Maybe Apple isn’t an AI company after all

Apple’s stock is just fine as AI companies get whacked.

Rani Molla
1/27/25 9:38AM

Thanks to news that China’s DeepSeek has developed a competitive AI chatbot for what is reportedly a fraction of what its Western counterparts have spent, AI stocks are seeing a steep sell-off. Nvidia, Broadcom, and Microsoft are all in a tailspin. Apple, which has hitched its future to AI by reinventing its signature product to run on its own Apple Intelligence and developing its own AI chips, on the other hand, seems notably fine, with its stock modestly in the green today at the time of writing.

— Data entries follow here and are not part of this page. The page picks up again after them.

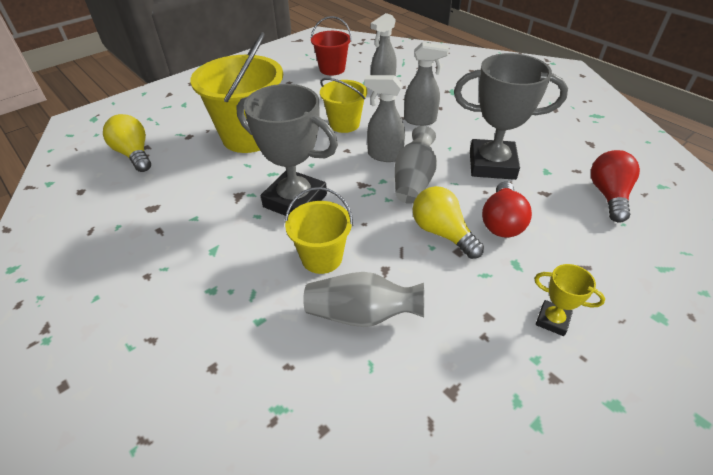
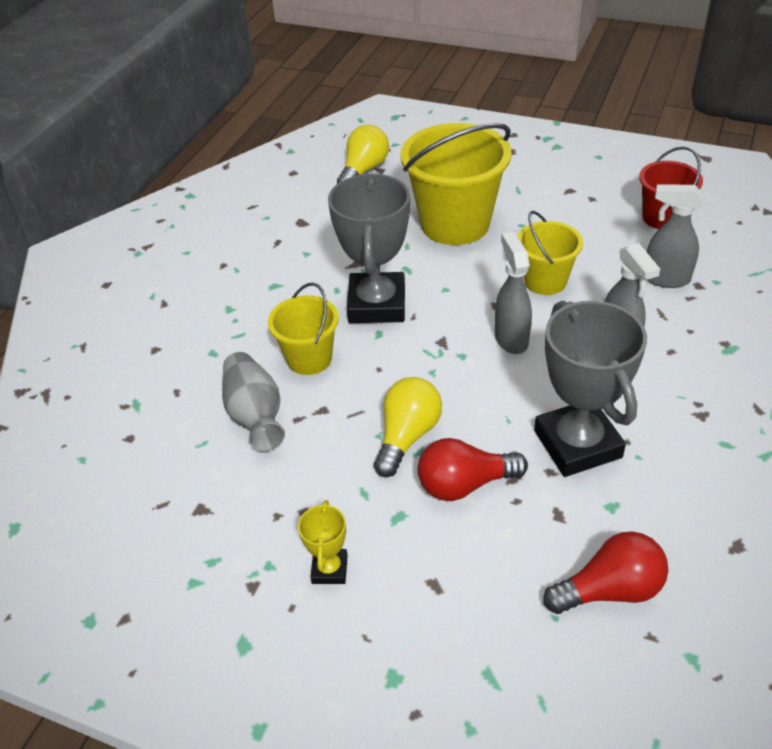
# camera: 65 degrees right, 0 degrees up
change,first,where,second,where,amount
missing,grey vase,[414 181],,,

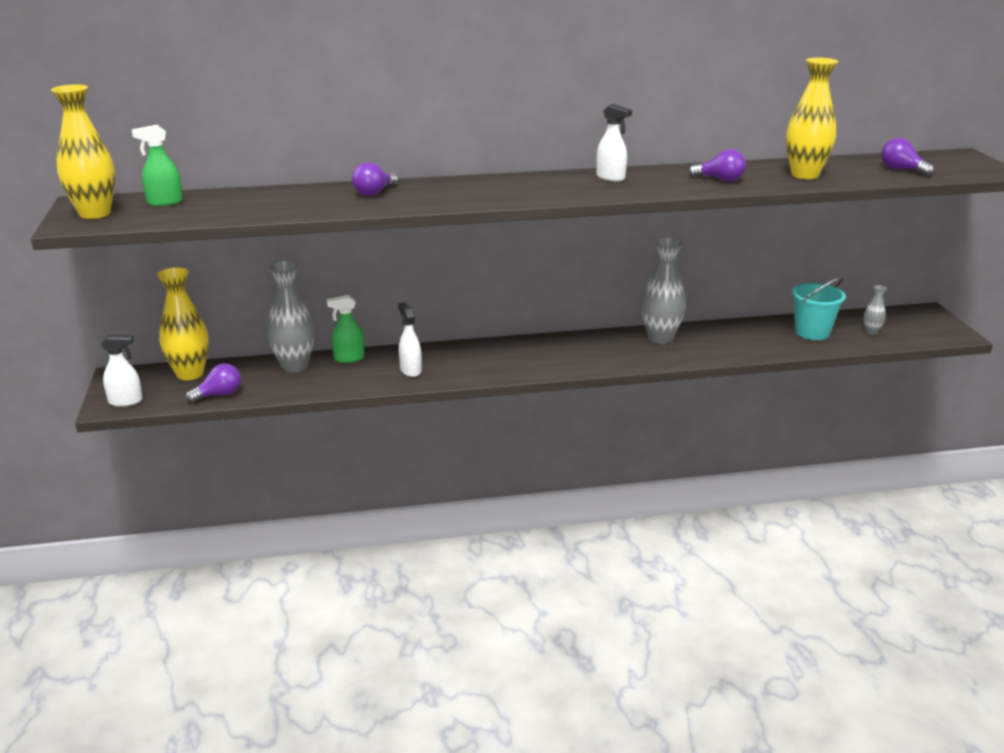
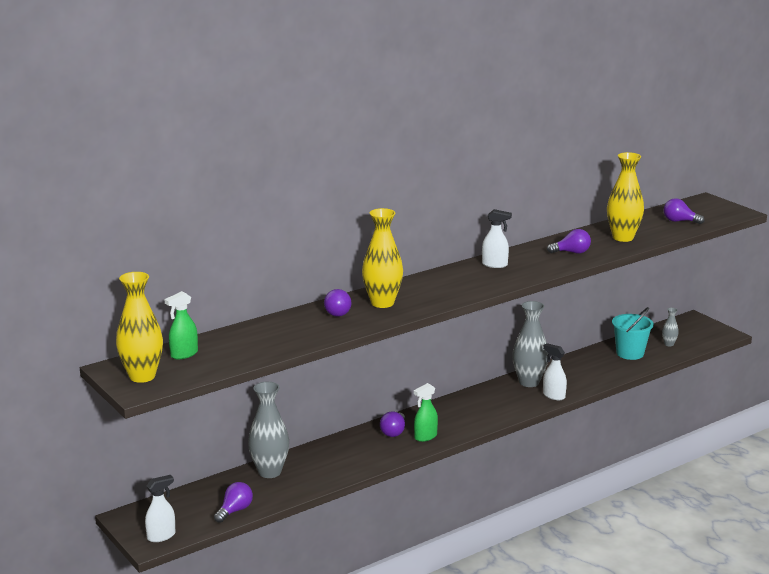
# camera: 25 degrees left, 5 degrees down
change,first,where,second,where,amount
relocated,yellow vase,[190 374],,[382 303],
relocated,green spray bottle,[349 358],,[425 437],
relocated,white spray bottle,[410 370],,[553 396],
appeared,,,purple light bulb,[394 432],

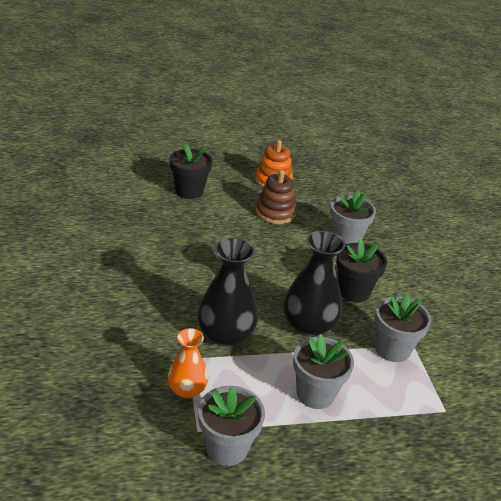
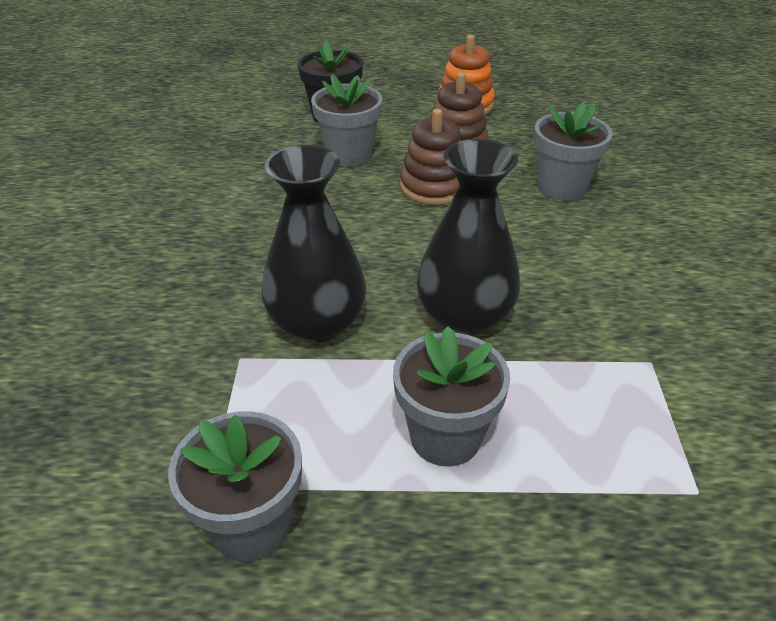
# camera: 15 degrees right, 5 degrees up
change,first,where,second,where,amount
missing,orange vase,[187 389],,,
missing,black flower pot,[353 291],,,
relocated,grey flower pot,[392 349],,[349 155],
appeared,,,brown stacking toy,[433 187],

So, what’s going on?

Perhaps Apple has been failing so hard in the AI department that it’s not really considered an AI stock.

As noted last week by John Gruber in his Apple enthusiast blog Daring Fireball, where he compared Siri’s responses to the same trivia question with its competition:

New Siri — powered by Apple Intelligence™ with ChatGPT integration enabled — gets the answer completely but plausibly wrong, which is the worst way to get it wrong. It’s also inconsistently wrong — I tried the same question four times, and got a different answer, all of them wrong, each time. It’s a complete failure.

This tracks with our own experience with Siri of late, which requires assistance from ChatGPT to answer basic questions.

I asked Siri last night if it was a full moon. It offered to have ChatGPT answer the question (!!?), or do a web search (???). I chose the latter but it did not produce the correct search to get an answer. For the record, this information is IN THE NATIVE WEATHER APP. Great job Apple.

— Joshua Topolsky (@joshuatopolsky.com) January 14, 2025 at 10:16 AM

Consumers seem to be sharing the sentiment, because Apple’s AI integration hasn’t pushed more people to pick up the latest iPhone. Sales were down in the US and China during Apple’s important holiday quarter.

But, at least for today’s sell-off, being bad at AI seems to be a good thing for Apple. For what it’s worth, DeepSeek is currently the most downloaded app in Apple’s App Store.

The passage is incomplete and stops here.